TASK DETAILS -
Where a record holds a picture, leave the picture out; otherwise repeat every record exactly.

PROVIDED MATERIAL -
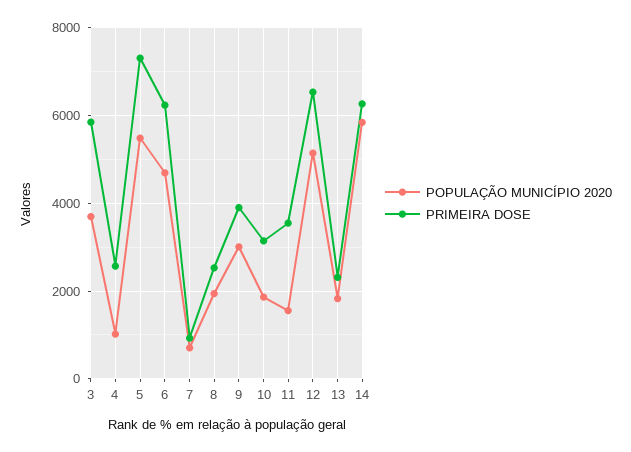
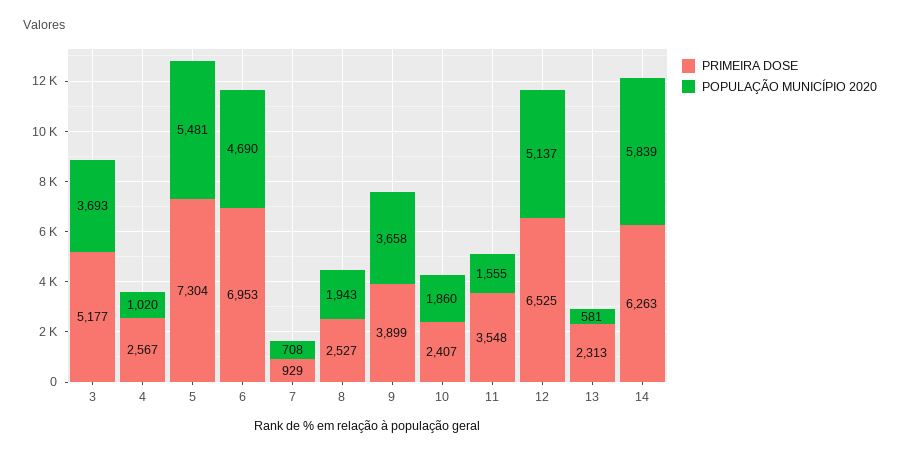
  {
    "POPULAÇÃO MUNICÍPIO 2020": {
      "3": 3693,
      "4": 1020,
      "5": 5481,
      "6": 4690,
      "7": 708,
      "8": 1943,
-     "9": 3000,
+     "9": 3658,
      "10": 1860,
      "11": 1555,
      "12": 5137,
-     "13": 1800,
+     "13": 581,
      "14": 5839
    },
    "PRIMEIRA DOSE": {
-     "3": 5800,
+     "3": 5177,
      "4": 2567,
      "5": 7304,
-     "6": 6200,
+     "6": 6953,
      "7": 929,
      "8": 2527,
      "9": 3899,
-     "10": 3200,
+     "10": 2407,
      "11": 3548,
      "12": 6525,
      "13": 2313,
      "14": 6263
    }
  }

TASK RESPONSE -
  {
    "POPULAÇÃO MUNICÍPIO 2020": {
      "3": 3693,
      "4": 1020,
      "5": 5481,
      "6": 4690,
      "7": 708,
      "8": 1943,
-     "9": 3000,
+     "9": 3658,
      "10": 1860,
      "11": 1555,
      "12": 5137,
-     "13": 1800,
+     "13": 581,
      "14": 5839
    },
    "PRIMEIRA DOSE": {
-     "3": 5800,
+     "3": 5177,
      "4": 2567,
      "5": 7304,
-     "6": 6200,
+     "6": 6953,
      "7": 929,
      "8": 2527,
      "9": 3899,
-     "10": 3200,
+     "10": 2407,
      "11": 3548,
      "12": 6525,
      "13": 2313,
      "14": 6263
    }
  }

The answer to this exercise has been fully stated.